Даже Саймон был не готов к тому, что за этим последовало. Какими только словами не обзывали Лавинию в толпе, которая тесным кольцом окружила обеих женщин, так что ему уже не было видно Агату.
Понимая, что настроение людей в такие моменты бывает непредсказуемым, Саймон принялся проталкиваться вперед, не выпуская из виду Далтона, который, возвышаясь над остальными, пытался вывести Агату в безопасное место.
Неожиданно кто-то схватил Саймона за плечо, но он вырвался и продолжил проталкиваться к Агате, Однако Ливерпул все же заставил его остановиться.
– Успокойся немедленно, Саймон!
– Но ее же могут покалечить…
– Нет. Этеридж позаботился о ней: видишь, они уже вошли в здание. А теперь приди в себя!
Саймон резко обернулся.
– Вы тоже хороши: вместо того, чтобы помочь, стояли к смотрели, как толпа издевалась над ней!
– Вовсе нет, – спокойно сказал Ливерпул. – Я позаботился о том, чтобы это произошло.
Саймона охватила ярость.
– Так вы умышленно выставили ее на посмешище? Но зачем?
– Затем, что ты слишком привязался к ней. В твоем положении такая слабость непозволительна. – Ливерпул улыбнулся холодной улыбкой, и Саймону на мгновение показалось, то он видит перед собой каменное изваяние. Для того, чтобы защитить Англию, Ливерпул не пощадит никого и ничего. В нем угадывалась та беспощадность, которую Саймон всегда стремился выработать в себе. Пока не появилась Агата.
– Она спасла вам жизнь, и я не позволю сделать из нее жертвенную овечку.
– У тебя нет выхода. И запомни, друг мой, ты принадлежишь Англии, а не этой женщине. Ты незаменим, а ее можно заменить! – Бросив на Саймона суровый взгляд, Ливерпул круто повернулся и уже через мгновение затерялся в толпе.
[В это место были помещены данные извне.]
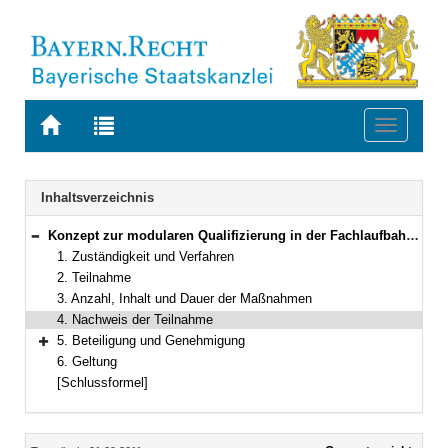
Zur
Zur
Toggle
Startseite
Trefferliste
navigati
von
der
BAYERN.RECHT
letzten
Navigation
Inhaltsverzeichnis
Suche
Konzept zur modularen Qualifizierung in der Fachlaufbahn Naturwissenschaft und Technik, fachlicher Schwerpunkt Verwaltungsinformatik (VV-FachV-VI)
Bereich reduzieren
1. Zuständigkeit und Verfahren
2. Teilnahme
3. Anzahl, Inhalt und Dauer der Maßnahmen
4. Nachweis der Teilnahme
5. Beteiligung und Genehmigung
Bereich erweitern
6. Geltung
[Schlussformel]
Inhalt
Ощущая крайнюю усталость, Агата закрыла дверь в комнату Джеймса и спустилась вниз. Вот и закончился, пожалуй, самый длинный день в ее жизни. За последние три дня она спала всего несколько часов и не знала, надолго ли еще у нее хватит сил.
К счастью, Далтон спас ее от разъяренной толпы, позаботился о том, чтобы Джейми привезли домой, и вызвал к нему врача, а теперь ей надо было отдохнуть, пока у нее не случился серьезный нервный срыв.
Когда Агата вошла в гостиную, врач уже ушел, и Далтон ждал ее один. Он сидел, задумчиво глядя в огонь, и повернулся, когда она вошла.
– Я все уладил с доктором, мисс Каннингтон.
– Спасибо. Благодарю вас.
– Думаю, вам лучше присесть: вы едва держитесь на ногах.
Далтон усадил ее на диван, а сам сел в кресло.
– Позвольте узнать, что вы собираетесь делать дальше?
– Некоторое время побуду дома, так как Джеймс нуждается в моей заботе, да и мне самой пока не хочется никого видеть.
Нельзя сказать, что Агата корила себя, отпустив Саймона; ему необходимо было освободиться от нее. Но когда она задумалась над будущим ребенка, которого, возможно, уже носит, ее охватило глубокое смятение: судьбе внебрачного ребенка вряд ли можно было позавидовать – он всегда будет подвергаться остракизму со стороны каждого, кто знает ее историю.